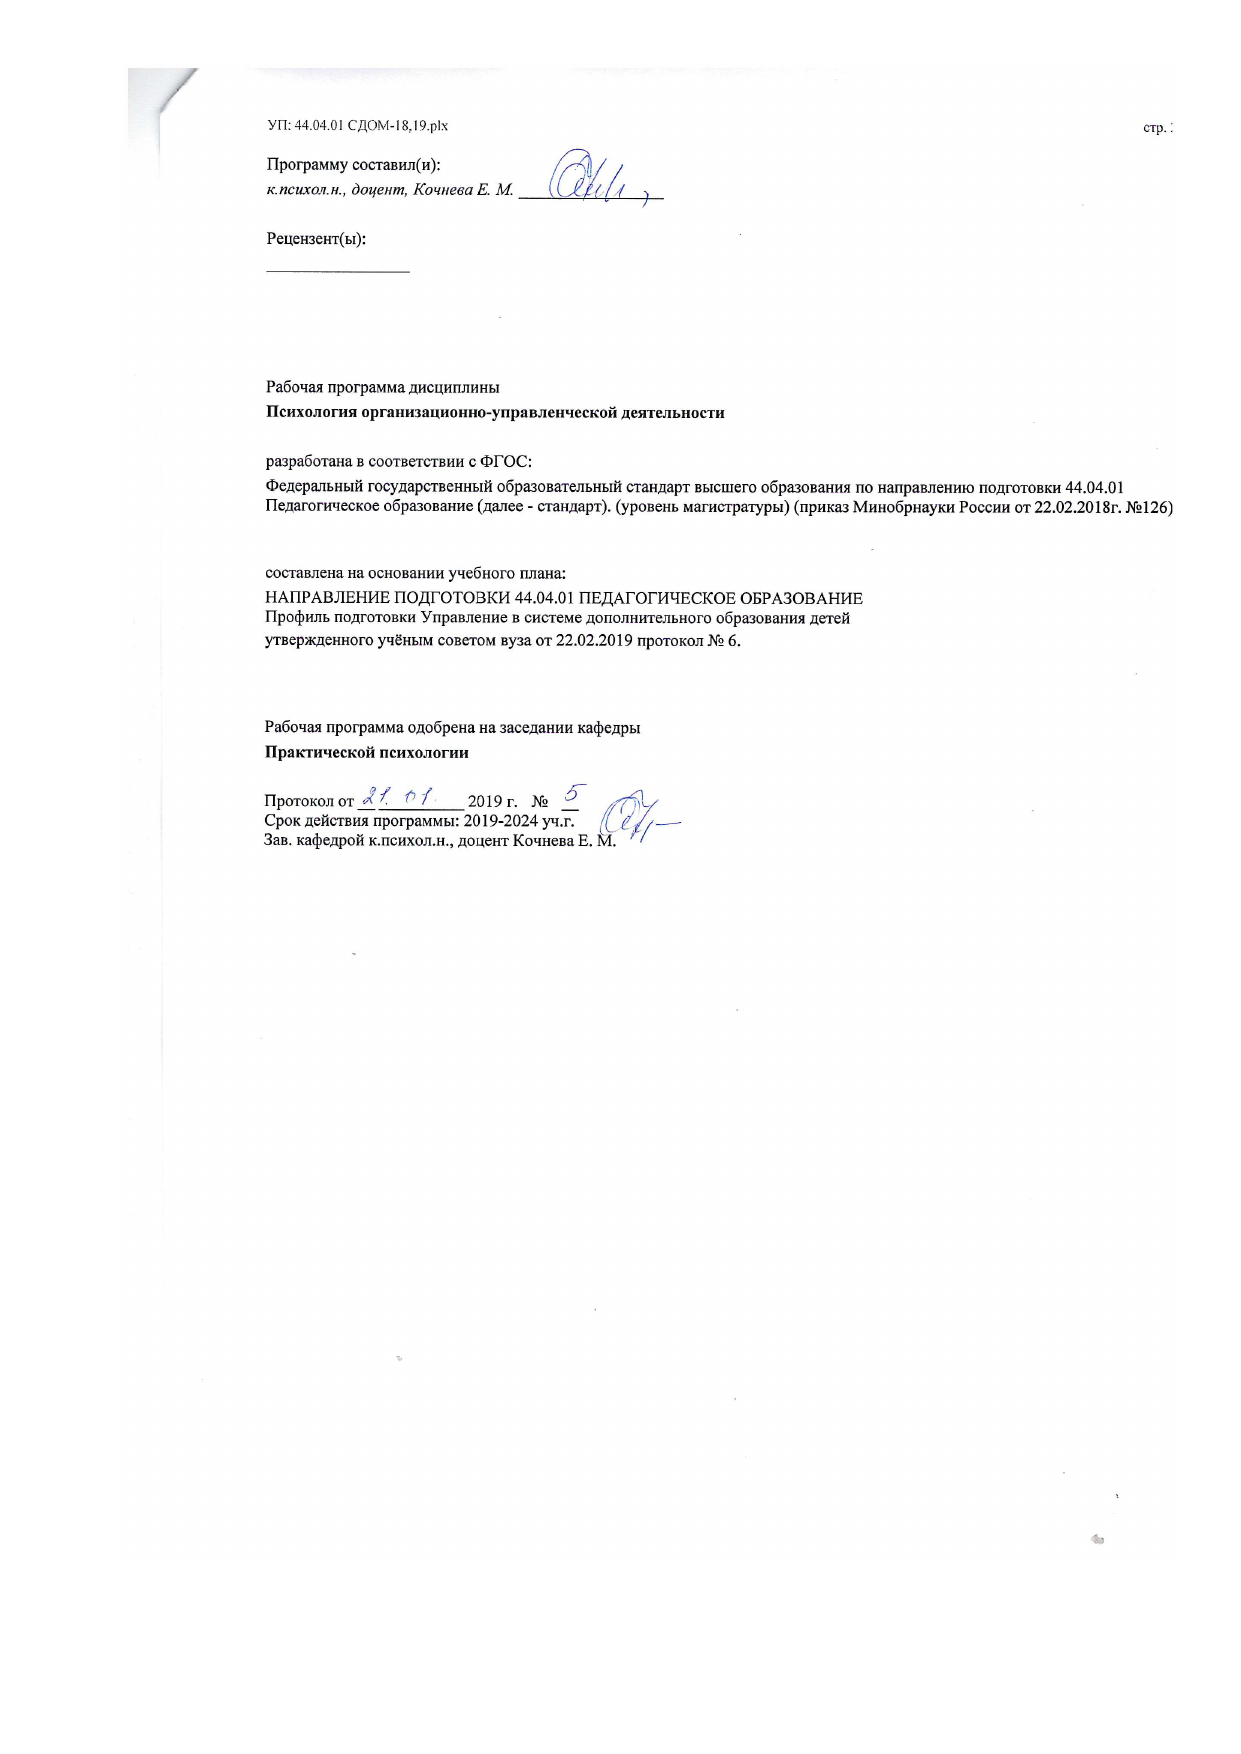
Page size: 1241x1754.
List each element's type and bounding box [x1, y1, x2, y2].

picture [118, 59, 1182, 1562]
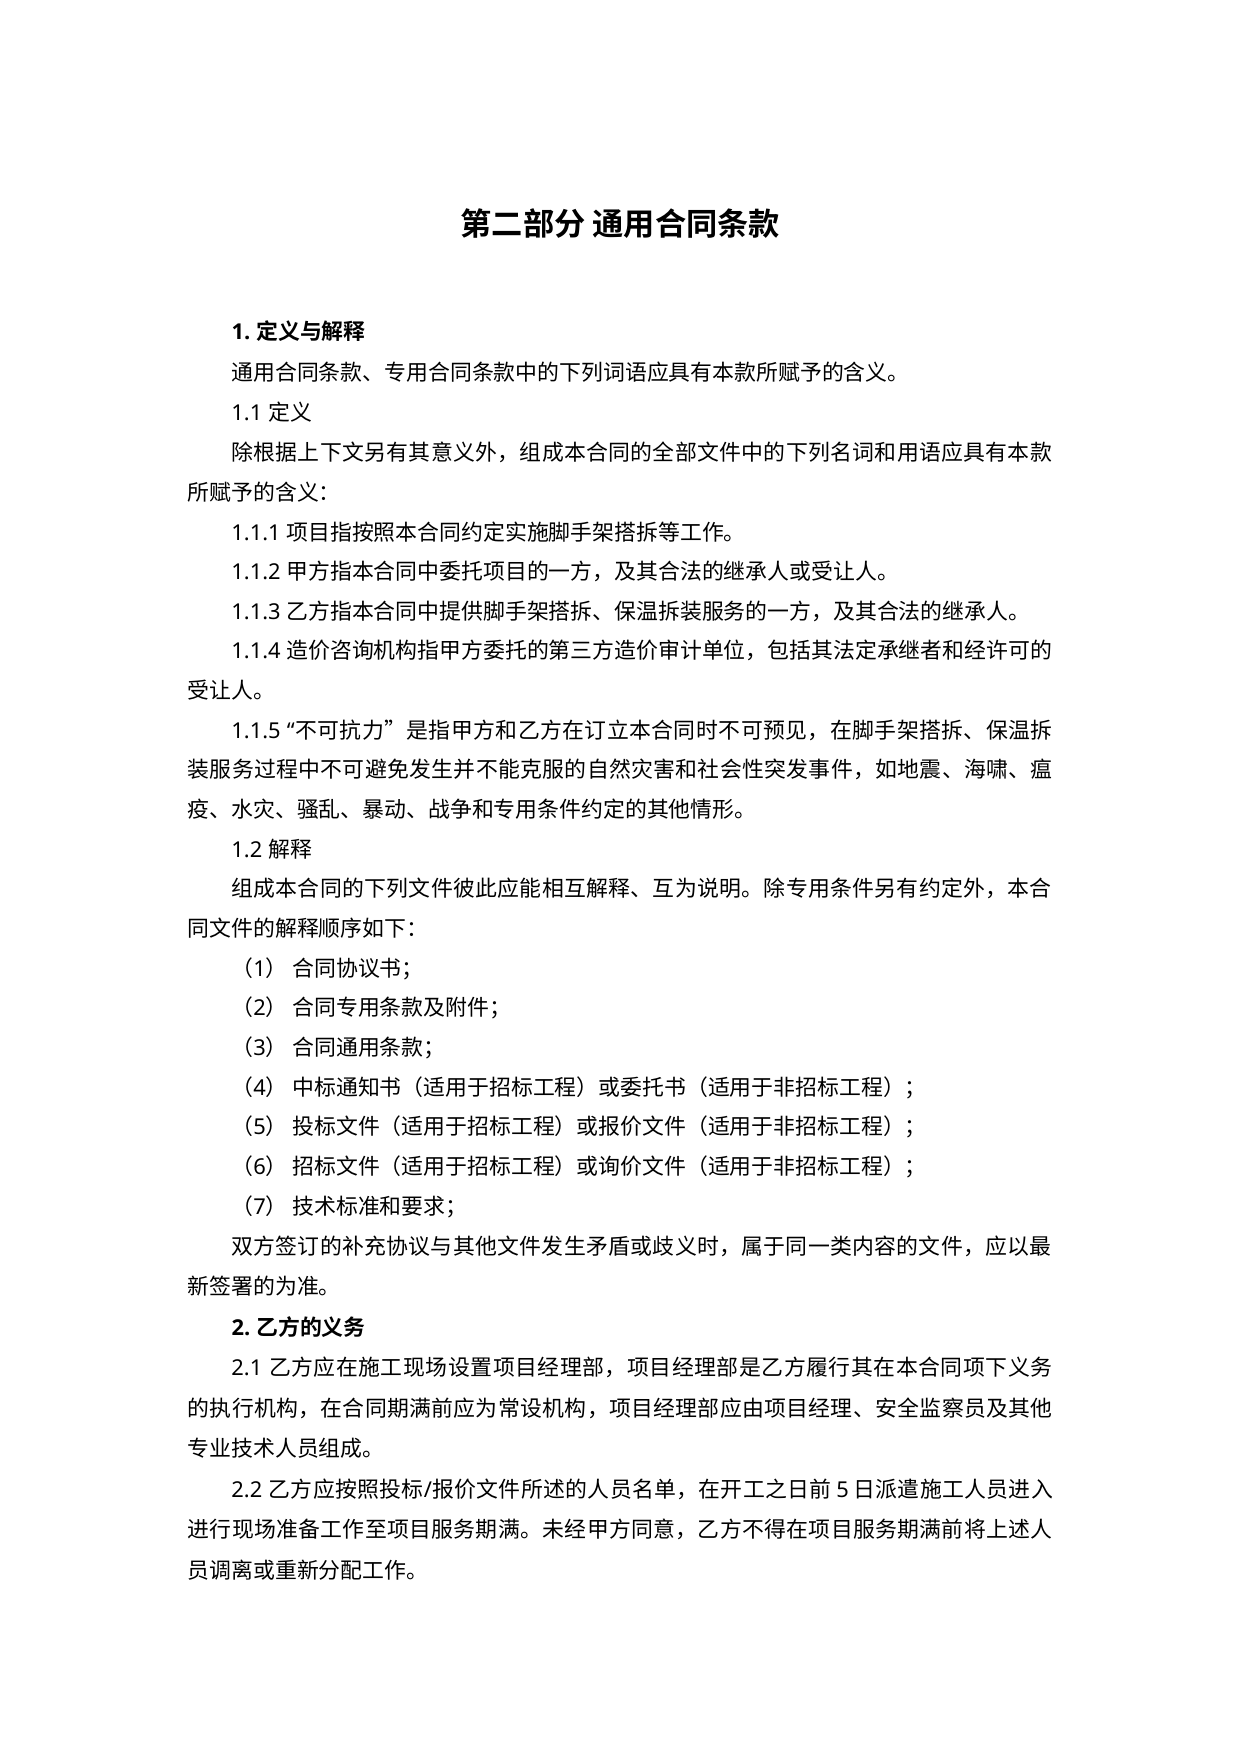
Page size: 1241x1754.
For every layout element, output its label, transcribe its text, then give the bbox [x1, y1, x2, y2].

══════════════════════════════

**What you are asked to do**
When you give the entries again, keep them exact and omit any picture they contain.

**Answer for this exercise**
Page size: 1241x1754.
List each element's type and bounding box [x1, y1, x2, y2].

picture [118, 59, 1182, 1562]
Page size: 1241x1754.
For every layout element, output its label, transcribe its text, then give the bbox [x1, y1, x2, y2].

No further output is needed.